WTI reverses sharply lower from highest since 2008, back to barely higher near $116 with geopolitics in focus

  • WTI has pulled back sharply to the $116s after hitting its highest levels since 2008 above $127.50.
  • Chatter of a Western ban on Russian exports spurred the initial surge higher, though Germany and Japan pushed back.

Though still trading with on the daily gains of about than $1.0 in the $116 per barrel area, front-month WTI futures have seen a substantial pullback from earlier session highs. For reference, WTI surged to its highest levels since 2008 on Monday, printing near-14-year highs in around $127.50 mark, up a massive near $13.00 on the session. That means that even despite the more than $11 pullback from intra-day highs, WTI still trades with on-the-month gains of more than $20 – incredible given it's only the seventh day of the month.
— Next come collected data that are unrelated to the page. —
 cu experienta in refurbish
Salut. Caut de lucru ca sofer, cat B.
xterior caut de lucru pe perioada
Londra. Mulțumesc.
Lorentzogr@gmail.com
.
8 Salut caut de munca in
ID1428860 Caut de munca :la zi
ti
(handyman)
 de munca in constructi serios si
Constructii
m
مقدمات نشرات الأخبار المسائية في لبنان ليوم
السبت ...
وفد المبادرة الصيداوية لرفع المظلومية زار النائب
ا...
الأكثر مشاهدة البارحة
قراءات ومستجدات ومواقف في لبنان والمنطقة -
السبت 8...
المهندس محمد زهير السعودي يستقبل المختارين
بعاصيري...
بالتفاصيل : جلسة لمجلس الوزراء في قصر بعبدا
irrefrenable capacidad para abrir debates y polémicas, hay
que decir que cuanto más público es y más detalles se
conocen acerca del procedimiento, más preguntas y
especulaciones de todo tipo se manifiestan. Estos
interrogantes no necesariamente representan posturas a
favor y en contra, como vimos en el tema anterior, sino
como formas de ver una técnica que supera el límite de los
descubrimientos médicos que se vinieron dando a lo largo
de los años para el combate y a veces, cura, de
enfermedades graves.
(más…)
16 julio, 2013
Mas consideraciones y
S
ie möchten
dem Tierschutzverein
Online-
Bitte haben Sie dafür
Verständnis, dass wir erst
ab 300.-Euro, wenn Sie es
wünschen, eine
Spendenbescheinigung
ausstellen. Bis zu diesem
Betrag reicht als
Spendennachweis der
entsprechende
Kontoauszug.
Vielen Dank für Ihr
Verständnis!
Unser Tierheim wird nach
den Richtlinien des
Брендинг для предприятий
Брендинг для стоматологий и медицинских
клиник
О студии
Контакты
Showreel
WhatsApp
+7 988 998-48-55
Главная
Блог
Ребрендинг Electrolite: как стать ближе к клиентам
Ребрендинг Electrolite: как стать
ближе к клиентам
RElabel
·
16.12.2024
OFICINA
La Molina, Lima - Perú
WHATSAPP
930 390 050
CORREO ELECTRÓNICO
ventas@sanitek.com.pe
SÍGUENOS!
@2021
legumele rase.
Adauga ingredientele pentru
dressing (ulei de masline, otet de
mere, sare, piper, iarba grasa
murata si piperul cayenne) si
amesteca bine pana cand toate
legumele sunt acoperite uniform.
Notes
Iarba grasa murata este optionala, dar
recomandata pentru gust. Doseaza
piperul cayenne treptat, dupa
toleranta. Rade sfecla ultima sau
Geopolitics (Russia’s invasion of Ukraine and the West’s response with sanctions) has of course been the major bullish catalyst of the recent historic bull run. The latest leg higher was triggered by chatter from US leaders in the government and Congress about a potential ban on Russian energy imports, as well as coordinating such a ban with European and other partners. Germany and Japan appear to have both ruled this out, for now, news which is likely behind the aggressive reversal back from highs in recent hours.  
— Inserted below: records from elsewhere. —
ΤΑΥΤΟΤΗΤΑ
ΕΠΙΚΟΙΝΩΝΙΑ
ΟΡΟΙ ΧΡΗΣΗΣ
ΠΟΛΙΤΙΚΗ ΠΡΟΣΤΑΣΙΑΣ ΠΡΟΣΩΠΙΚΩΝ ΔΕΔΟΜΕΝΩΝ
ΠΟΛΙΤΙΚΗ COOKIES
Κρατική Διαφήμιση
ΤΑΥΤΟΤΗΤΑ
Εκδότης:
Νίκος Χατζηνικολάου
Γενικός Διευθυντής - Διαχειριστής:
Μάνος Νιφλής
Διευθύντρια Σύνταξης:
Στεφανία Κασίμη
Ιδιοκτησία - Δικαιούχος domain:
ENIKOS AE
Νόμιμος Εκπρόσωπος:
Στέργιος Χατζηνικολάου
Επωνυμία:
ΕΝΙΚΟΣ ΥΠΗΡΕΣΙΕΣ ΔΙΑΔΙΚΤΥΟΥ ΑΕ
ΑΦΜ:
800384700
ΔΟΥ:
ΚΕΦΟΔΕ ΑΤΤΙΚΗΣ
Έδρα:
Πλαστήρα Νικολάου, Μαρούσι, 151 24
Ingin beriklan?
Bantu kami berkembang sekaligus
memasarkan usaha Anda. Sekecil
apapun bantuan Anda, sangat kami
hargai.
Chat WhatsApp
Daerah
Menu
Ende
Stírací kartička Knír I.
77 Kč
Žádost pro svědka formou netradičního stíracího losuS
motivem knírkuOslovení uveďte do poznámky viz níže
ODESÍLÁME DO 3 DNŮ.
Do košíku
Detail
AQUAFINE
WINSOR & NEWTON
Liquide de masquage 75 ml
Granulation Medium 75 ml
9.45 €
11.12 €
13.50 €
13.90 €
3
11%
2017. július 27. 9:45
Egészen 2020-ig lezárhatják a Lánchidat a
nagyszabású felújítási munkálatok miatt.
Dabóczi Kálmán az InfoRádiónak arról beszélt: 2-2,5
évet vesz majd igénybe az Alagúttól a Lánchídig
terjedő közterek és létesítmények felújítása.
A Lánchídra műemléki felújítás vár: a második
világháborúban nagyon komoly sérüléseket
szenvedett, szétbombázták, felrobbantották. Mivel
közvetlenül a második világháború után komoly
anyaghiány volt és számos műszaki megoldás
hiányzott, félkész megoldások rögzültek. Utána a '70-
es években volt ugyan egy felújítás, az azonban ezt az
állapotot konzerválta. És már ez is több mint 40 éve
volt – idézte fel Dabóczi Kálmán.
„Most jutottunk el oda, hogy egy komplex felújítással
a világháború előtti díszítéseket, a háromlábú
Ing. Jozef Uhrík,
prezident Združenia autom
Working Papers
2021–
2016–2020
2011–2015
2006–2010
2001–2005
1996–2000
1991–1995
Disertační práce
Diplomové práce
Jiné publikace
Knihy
“With the surge in geopolitical tensions, uncertainty and anxiety, it would be quite difficult to accurately gauge the top of this rally” said one analyst. “We consider $125 per barrel, our near-term forecast for Brent crude oil, as a soft cap for prices, although prices could rise even higher should disruptions worsen or continue for a longer period” said another analyst at UBS. “A prolonged war could see Brent moving above the $150 per barrel mark,” they added.

One thing is for sure, amid massive uncertainty on multiple fronts, volatility is likely to remain a feature in global oil markets for some time. Talks to revive the 2015 Iran nuclear pact reportedly run into some difficulties over the weekend amid new Russian demands, dampening the prospect of an imminent return of much-needed Iranian oil exports. The US now appears to be buttering up Venezuela for more exports and looking at measures to increase output in North America, but if Russian exports are about to be/already severed from the global markets, this will likely be viewed as too little too late.

As major US and other Western banks fall over themselves forecasting that oil will soon surge into the upper $100s per barrel, it seems likely that WTI will remain a buy on dips. Amid elevated volatility, conditions are set to remain highly challenging for intra-day traders. WTI it currently probing last week’s highs in the $116.00s and some may be tempted to add to longs in this area. Should this level go, there isn’t much by way of support all the way down to the $105-$107 area.